Quote from: Old Geezer;797508Well, yeah. When you've got dozens of combats to resolve on the sand table per turn, it's "roll the dice and get on with it."

How do you make D&D combat exciting without descriptions?  By making it FAST.  Half a dozen combatants on a side, I can run in barely more than a minute a round real time; combat is fast and furious and tension is created by watching things resolve.

But I would have thought in a game were the combats were so rare becuase you were always negotiating you woudl want to fluff them up a bit and make a bit of a fuss of them :)

I think that is part of the move from war game to RPG. to me the combats are as much about roleplay as the bit where you are negotiating the price of room and board or dickering with a demon over the terms of it's contract.

QuoteI was in the SCA for many years too.

I ignore it.

D&D is not a game about real combat.  It is a game of furiously swording away at each other a la Conan stories and Errol Flynn movies.

Once I folded up "realism" into a little packet and filed it under "Not Applicable" I started to enjoy D&D much more.

Trying to reconcile it with my knowledge of actual combat, actual armor, actual weapons, and the actual Middle Ages just led to heartbreak.

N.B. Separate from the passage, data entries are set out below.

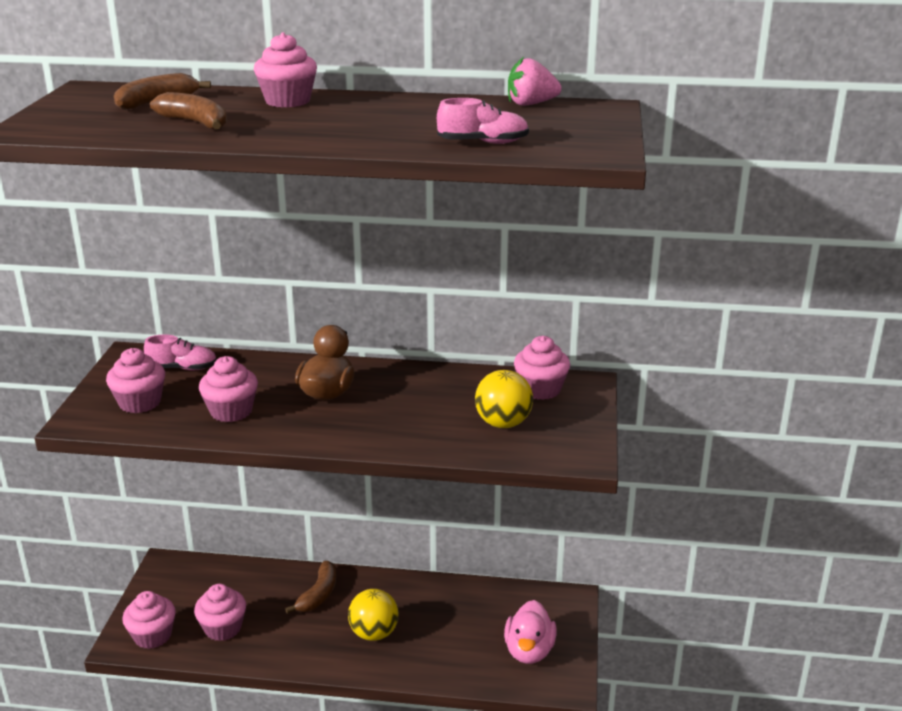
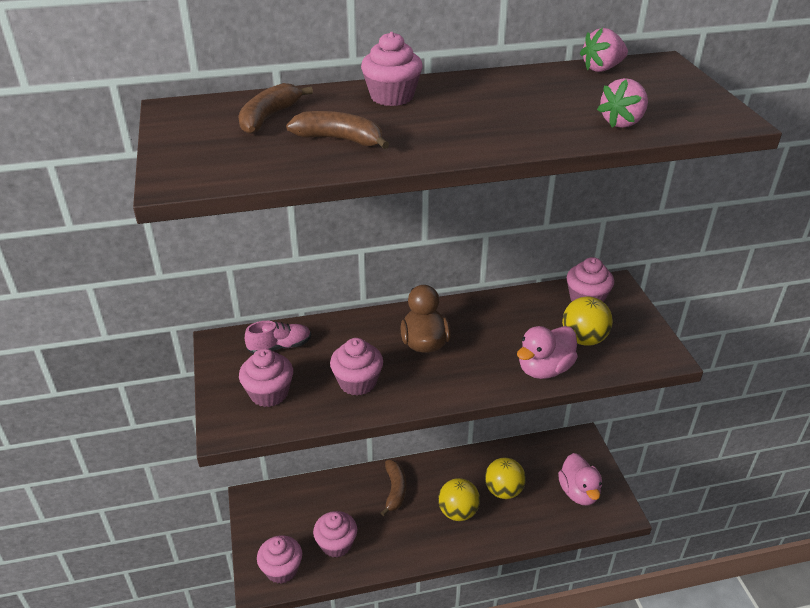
camera: 20 degrees left, 10 degrees up
pink shoe [437,98,529,144] -> pink strawberry [597,78,648,128]
none -> yellow ball [485,458,526,499]
none -> pink duck [517,326,578,379]

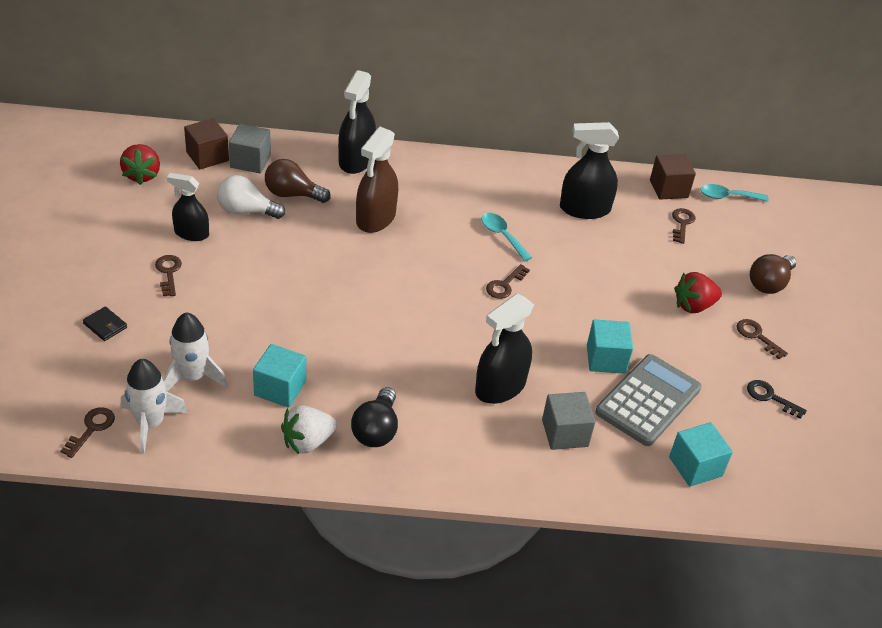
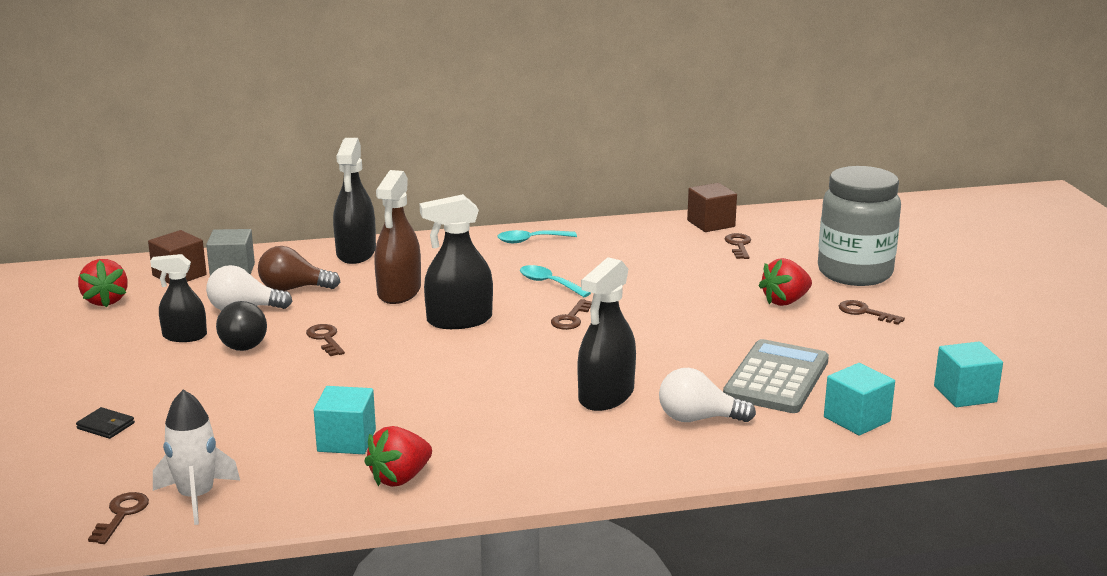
camera: 10 degrees left, 20 degrees down
brown key [155,255,182,296] -> brown key moved to [306,324,345,356]
white rocket [163,312,227,392] -> none
white strawberry [281,405,337,454] -> red strawberry [364,426,432,487]
black light bulb [351,387,398,447] -> black light bulb moved to [216,301,267,351]
grey cube [542,392,595,450] -> white light bulb [659,368,756,422]
black spray bottle [560,122,619,219] -> black spray bottle moved to [419,194,493,329]
turquoise cube [587,319,633,374] -> turquoise cube moved to [934,342,1003,407]
turquoise spoon [700,184,769,202] -> turquoise spoon moved to [497,230,577,243]
black key [747,380,807,419] -> none
brown light bulb [750,254,796,294] -> grey jar [818,166,901,286]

I don't think it has to be a binary choice here. You can put a bit of the realism in and it doesn't have to break it. The tricky bit is how much. Take Reach. I am thinking of adding reach as a number from 1-10 then using it as an initiaitve bonus on the first round of combat if the combatants have come together that round. This should be easy, give spears etc an advantage in the first round and won't change the pace of combat. The PC forgets to use the bonus well then tough.
Then I might add a feat called "fend" or similar which enables  people proficient with polearms to keep their distance and keep getting that bonus. This in turn will make the grapple manuver more important when fighting a guy with a polearm.
None of this will alter the timbre of combat but might add a pinch of realism or at least psuedo realism which is about as far as you can get.